Armed with black Sharpies, all five of my kids raced over to the aforementioned bench. But I have no idea what they wrote because I was too scared to look. I just prayed they spelled their own names right and no one drew anything that looked like this:

 

[Picture Inserted Here]

 

Henry drew this because he was mad I wouldn’t let him have more Cheez-Its.

When the dances were finished, everyone headed outside to enjoy the beautiful weather. The men took off their ties and loaded kids into paddle boards and canoes for a quick trip around the lake. I sat on the boathouse with Rose in my lap, soaking in the sun and talking about what kind of wedding she’d like to have.

I looked towards shore and saw Jack pulling a kayak off of the sand. “Jack? No buddy, we aren’t going to take that out. Those tip really easily.” He looked up and nodded, and satisfied that he’d understood my answer, I turned back to Rose.

“So, I don’t have a sister but maybe Daddy could be my maid of honor?”

“Well, um, usually—“

Mid-sentence, I was interrupted by a high-pitched shriek I’d recognize anywhere. I looked back to the shore to see Jack standing—drenched—in two feet of water, screaming in front of fifty-plus people with the kayak tipped over by his side.

And I was, excuse my language, pissed. Seeing red pissed. As in I’d-better-sit-here-for-a-moment-and-collect-myself kind of pissed. I took a deep breath, stood up, and made my way over to him. With one hand on his shoulder, I propelled him onto the sand. “Jack,” I whispered-screamed. “You disobeyed me. I am very angry.”

(Note: “Whisper-scream” is a tactic I use to appear as though I’m calm (whisper) but I’m really, really mad (scream). It involves screwing your face up like an alien.)

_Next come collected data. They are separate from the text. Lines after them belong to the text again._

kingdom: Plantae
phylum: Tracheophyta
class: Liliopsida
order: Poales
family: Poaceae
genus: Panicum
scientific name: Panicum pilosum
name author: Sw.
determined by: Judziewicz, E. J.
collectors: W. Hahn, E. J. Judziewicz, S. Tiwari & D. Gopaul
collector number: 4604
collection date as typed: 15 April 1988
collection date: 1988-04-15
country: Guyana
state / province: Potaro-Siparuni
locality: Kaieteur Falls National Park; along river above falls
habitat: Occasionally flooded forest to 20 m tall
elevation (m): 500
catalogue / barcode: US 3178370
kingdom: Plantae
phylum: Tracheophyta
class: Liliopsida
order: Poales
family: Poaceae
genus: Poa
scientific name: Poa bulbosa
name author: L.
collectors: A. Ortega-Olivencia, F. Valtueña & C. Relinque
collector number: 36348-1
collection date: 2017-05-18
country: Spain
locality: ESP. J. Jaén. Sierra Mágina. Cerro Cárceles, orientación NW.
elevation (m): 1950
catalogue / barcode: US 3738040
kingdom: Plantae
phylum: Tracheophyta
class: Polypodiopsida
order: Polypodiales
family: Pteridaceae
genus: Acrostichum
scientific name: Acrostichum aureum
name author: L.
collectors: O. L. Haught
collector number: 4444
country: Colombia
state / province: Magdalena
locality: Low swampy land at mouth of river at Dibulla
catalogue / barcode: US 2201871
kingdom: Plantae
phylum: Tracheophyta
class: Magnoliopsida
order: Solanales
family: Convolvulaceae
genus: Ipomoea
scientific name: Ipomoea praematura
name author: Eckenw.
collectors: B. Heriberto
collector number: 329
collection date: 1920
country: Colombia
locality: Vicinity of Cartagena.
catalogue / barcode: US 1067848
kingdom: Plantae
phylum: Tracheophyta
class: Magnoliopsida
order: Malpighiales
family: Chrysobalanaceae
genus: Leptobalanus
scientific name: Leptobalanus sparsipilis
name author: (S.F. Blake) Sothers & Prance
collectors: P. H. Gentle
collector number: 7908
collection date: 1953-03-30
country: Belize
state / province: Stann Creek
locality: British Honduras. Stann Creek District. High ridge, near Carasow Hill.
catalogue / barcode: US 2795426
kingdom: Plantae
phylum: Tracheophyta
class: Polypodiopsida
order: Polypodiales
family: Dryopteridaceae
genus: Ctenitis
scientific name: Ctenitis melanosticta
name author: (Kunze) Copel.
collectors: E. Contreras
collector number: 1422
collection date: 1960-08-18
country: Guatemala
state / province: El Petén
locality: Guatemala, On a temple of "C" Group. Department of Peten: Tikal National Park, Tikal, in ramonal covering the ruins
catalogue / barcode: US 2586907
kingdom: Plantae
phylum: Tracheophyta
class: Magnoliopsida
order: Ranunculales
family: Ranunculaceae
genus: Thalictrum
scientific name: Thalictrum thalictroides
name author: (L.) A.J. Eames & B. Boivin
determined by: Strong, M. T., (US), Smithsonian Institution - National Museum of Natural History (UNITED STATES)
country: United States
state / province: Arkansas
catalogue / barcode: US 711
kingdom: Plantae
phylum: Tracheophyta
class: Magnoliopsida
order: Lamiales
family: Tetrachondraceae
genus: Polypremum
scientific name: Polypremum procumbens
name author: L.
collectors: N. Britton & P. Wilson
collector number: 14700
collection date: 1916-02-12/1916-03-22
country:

At the end of the reception, after the top of the cake had been preserved for the first anniversary and the last picture taken, the bride and groom climbed into a rowboat and paddled off into the sunset.

(Watching their silhouettes on the water, I paused for a moment to reflect once more on my own wedding, and how my mother’s date at the time, a man named Al, ate the top of my cake on the car ride home. Apparently, Al was hungry.)

The next morning I caught Jack trying to plug the waffle iron in after I told him to wait for my help. I curled my lips around my teeth and hissed, “Remember the KAYAK!” and he jumped back, startled by the memory. “I tipted it over,” he remembered sadly.

Huh, I thought to myself. Maybe he learned something. Maybe the memory of the kayak sliding out from underneath him and the cold rush of water and wet pants will help keep his impulses at bay. For now, anyway.

That night Joe and I watched the video he took of the bride and groom sailing off on the lake. And we almost fell off the couch laughing. Because standing on the boathouse in the background is none other than Jack himself, white towel clutched around his waist, black dress socks pulled to his bony knees, waving his little heart out to his favorite person in the world.

It was as special as special can be.